▸ What is expected:
Continue the passage on how OK-432 and Aldara cream affect immune markers, starting right after its final sentence.

▸ Reading text:
↓↓↓

Aldara cream (imiquimod) can activate toll-like receptor 7 which has been shown to induce many kinds of cytokines that shift immune response to the Th1 pathway.[6] Both OK-432 and Aldara cream showed potency to activate our immune system but different in some ways. Evidently, CD4 cells increased after OK-432 treatment, whereas CD8 cells increased after Aldara cream. In our case, OK-432 is unable to upregulate CD11b+ presentation, whereas Aldara cream is able to upregulate CD11b+ presentation. CD25 increased by 2.9 folds after OK-432 treatment but decreased after Aldara cream. HLA-DR was upregulated after both OK-432 and Aldara cream treatment. The changes after Aldara cream treatment are comparable with another previous study.[6]

The activation of naive precursor Th (pTh) cells requires two signals.[7,8] The generation of signal 1 alone leads to the inactivation of the pTh cell. By this reason, expressing the cytotoxic T-lymphocyte-associated protein 4 and downregulating CD28 allow the tumor cell to escape immune surveillance. Anti-IL-2-resistant tumor cell can also downregulate CD28 signal to survive.[9] In our case, CD28 was upregulated with OK-432 treatment but not in Aldara cream. The result was different from another case report in which CD28 also increased after Aldara cream.[6] The possible reason is that the patient received a long-term OK-432 treatment before Aldara cream.

NKT can enhance immune surveillance.[9] NKT is reported to be helpful in killing tumor cells as macrophage and NK cell. NKT recognizes antigens presented by CD1d; rather, major histocompatibility complex was recognized by other T-cell. It was crucial in killing anti-PD-1-resistant tumors when CD8 antigen-specific effect is exhausted.[10] In our case, NKT increased after OK-432 treatment in December 2018 but not in March 2018. The effect of Aldara cream on NKT was not obvious in our case; however, increased NKT has been reported after Aldara cream treatment in the previous study.[6] The possible reason is due to the memory effect after OK-432.

The limitation of this study includes the fact that the immune risk profiles can be affected by different physical conditions of the patient, status of the disease, or different treatment methods (surgery, chemotherapy, etc.). Although some different data of the immune risk profiles were noted compared to the previous study, the benefit of immunotherapy was still observed.

↑↑↑

[Entries from a data collection]
↓↓↓

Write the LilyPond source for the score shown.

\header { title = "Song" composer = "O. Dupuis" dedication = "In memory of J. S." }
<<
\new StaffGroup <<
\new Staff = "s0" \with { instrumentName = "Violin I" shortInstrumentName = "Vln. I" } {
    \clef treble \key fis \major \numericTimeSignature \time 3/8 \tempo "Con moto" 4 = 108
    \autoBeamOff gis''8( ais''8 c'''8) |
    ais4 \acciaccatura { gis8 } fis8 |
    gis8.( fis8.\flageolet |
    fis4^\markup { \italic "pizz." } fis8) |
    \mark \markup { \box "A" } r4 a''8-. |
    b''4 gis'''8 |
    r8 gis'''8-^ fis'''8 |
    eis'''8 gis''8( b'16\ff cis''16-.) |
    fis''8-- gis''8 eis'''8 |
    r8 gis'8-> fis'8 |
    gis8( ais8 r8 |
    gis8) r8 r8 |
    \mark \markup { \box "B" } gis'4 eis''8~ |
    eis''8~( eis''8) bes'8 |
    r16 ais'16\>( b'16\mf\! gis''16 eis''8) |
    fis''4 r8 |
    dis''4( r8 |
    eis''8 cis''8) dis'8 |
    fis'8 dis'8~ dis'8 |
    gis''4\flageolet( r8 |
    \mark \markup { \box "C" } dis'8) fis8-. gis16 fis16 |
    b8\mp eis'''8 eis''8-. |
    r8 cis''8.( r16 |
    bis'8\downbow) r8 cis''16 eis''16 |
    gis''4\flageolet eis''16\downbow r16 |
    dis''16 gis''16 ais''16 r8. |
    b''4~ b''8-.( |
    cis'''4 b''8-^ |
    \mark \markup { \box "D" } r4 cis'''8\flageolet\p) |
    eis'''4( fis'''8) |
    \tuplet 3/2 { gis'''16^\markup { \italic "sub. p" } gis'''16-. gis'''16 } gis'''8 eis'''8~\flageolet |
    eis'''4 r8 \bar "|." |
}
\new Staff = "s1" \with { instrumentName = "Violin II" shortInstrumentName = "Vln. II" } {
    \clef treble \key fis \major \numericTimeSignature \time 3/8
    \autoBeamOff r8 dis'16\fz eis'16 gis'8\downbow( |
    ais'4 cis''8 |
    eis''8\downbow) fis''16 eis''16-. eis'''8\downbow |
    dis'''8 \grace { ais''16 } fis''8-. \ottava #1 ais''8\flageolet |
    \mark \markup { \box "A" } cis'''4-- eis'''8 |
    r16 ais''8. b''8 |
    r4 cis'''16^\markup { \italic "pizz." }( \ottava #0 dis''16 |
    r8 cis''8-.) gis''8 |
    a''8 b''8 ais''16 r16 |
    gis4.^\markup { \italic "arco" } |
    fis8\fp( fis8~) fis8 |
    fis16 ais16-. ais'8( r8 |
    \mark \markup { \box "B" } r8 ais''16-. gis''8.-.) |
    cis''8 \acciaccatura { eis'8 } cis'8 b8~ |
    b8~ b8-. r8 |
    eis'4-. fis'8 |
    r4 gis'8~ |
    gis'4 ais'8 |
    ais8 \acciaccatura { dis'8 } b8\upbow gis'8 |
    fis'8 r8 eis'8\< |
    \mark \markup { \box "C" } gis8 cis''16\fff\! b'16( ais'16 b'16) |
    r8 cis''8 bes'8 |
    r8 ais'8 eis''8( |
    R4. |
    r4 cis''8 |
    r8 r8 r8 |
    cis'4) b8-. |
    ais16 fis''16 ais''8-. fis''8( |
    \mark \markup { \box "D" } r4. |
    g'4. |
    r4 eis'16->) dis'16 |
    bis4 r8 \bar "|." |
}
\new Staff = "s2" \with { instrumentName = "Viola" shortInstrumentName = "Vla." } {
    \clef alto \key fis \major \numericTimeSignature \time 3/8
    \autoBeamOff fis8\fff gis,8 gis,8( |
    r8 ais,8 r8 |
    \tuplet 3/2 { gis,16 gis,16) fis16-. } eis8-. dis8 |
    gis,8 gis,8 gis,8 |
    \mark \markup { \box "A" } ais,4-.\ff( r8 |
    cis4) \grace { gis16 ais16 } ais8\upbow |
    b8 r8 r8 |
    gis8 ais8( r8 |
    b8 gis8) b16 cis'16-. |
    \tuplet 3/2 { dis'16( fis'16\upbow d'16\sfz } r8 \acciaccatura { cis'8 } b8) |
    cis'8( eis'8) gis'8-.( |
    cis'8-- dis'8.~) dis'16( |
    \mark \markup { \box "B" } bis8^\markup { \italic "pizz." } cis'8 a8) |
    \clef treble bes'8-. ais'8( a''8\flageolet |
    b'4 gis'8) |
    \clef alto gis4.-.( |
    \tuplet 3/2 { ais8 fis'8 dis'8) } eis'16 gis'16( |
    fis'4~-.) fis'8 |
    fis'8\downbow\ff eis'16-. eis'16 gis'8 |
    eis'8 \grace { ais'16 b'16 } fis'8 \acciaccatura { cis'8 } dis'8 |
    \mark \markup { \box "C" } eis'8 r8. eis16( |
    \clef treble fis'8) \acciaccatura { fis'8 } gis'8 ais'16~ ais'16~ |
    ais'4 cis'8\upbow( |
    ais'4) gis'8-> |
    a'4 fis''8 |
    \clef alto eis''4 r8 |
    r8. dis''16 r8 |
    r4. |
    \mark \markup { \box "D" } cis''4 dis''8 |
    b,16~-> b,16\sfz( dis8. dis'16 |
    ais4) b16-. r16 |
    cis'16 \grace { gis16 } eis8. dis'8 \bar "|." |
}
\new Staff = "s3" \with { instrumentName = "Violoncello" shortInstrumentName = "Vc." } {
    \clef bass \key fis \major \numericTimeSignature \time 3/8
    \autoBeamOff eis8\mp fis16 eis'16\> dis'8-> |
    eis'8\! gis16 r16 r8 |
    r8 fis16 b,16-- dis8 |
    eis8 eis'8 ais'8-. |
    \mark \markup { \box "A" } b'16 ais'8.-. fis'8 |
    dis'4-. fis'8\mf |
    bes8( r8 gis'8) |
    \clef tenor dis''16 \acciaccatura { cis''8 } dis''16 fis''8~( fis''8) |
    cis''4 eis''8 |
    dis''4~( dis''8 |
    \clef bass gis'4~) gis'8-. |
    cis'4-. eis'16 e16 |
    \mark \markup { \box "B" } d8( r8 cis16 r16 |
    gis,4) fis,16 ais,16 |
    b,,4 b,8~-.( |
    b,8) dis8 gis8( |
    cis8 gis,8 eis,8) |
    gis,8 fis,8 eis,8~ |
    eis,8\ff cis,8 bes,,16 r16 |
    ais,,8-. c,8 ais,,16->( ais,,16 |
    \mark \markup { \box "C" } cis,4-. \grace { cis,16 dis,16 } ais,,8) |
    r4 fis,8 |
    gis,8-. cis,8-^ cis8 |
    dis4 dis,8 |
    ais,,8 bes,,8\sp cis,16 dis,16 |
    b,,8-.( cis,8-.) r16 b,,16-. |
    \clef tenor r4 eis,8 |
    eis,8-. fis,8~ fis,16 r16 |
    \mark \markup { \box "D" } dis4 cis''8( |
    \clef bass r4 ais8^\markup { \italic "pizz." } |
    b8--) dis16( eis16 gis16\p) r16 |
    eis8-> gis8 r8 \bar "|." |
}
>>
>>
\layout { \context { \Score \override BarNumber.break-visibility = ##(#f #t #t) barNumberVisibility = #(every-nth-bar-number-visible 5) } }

↑↑↑

▸ Response:
Cancer immunotherapy is evolving quickly in recent years, investigation using a combination of conventional and immune-based treatment modalities is ongoing. Immunotherapy does not only activate our innate immune system to kill tumor cells but also considered whether cancer cells escape from our immune surveillance and conventional treatment.[11] Further development of effective biomarker strategies to identify patients most likely to benefit from the use of immunotherapy is necessary. We do not only aim to prolong a patient's life span but also strike a balance between life quality, complications, and cost to improve care in advanced uterine cancer patients.

Ethical approval

This study was approved by the institutional review board of the Chang Gung Memorial Hospital, Taoyuan, Taiwan (approval number: 201508973B0D001).

Declaration of patient consent

The authors certify that they have obtained all appropriate patient consent forms. In the form the patient has given her consent for her images and other clinical information to be reported in the journal. The patient understands that her name and initial will not be published and due efforts will be made to conceal the identity, but anonymity cannot be guaranteed.

Financial support and sponsorship

The study was supported by grants CMRPG3H1771 (Cheng-Tao Lin), which were provided by Chang Gung Memorial Hospital (Taoyuan, Taiwan).

Conflicts of interest

Prof. Chyi-Long Lee, an editorial board member at Gynecology and Minimally Invasive Therapy, had no role in the peer review process of or decision to publish this article. The other authors declared no conflicts of interest in writing this paper.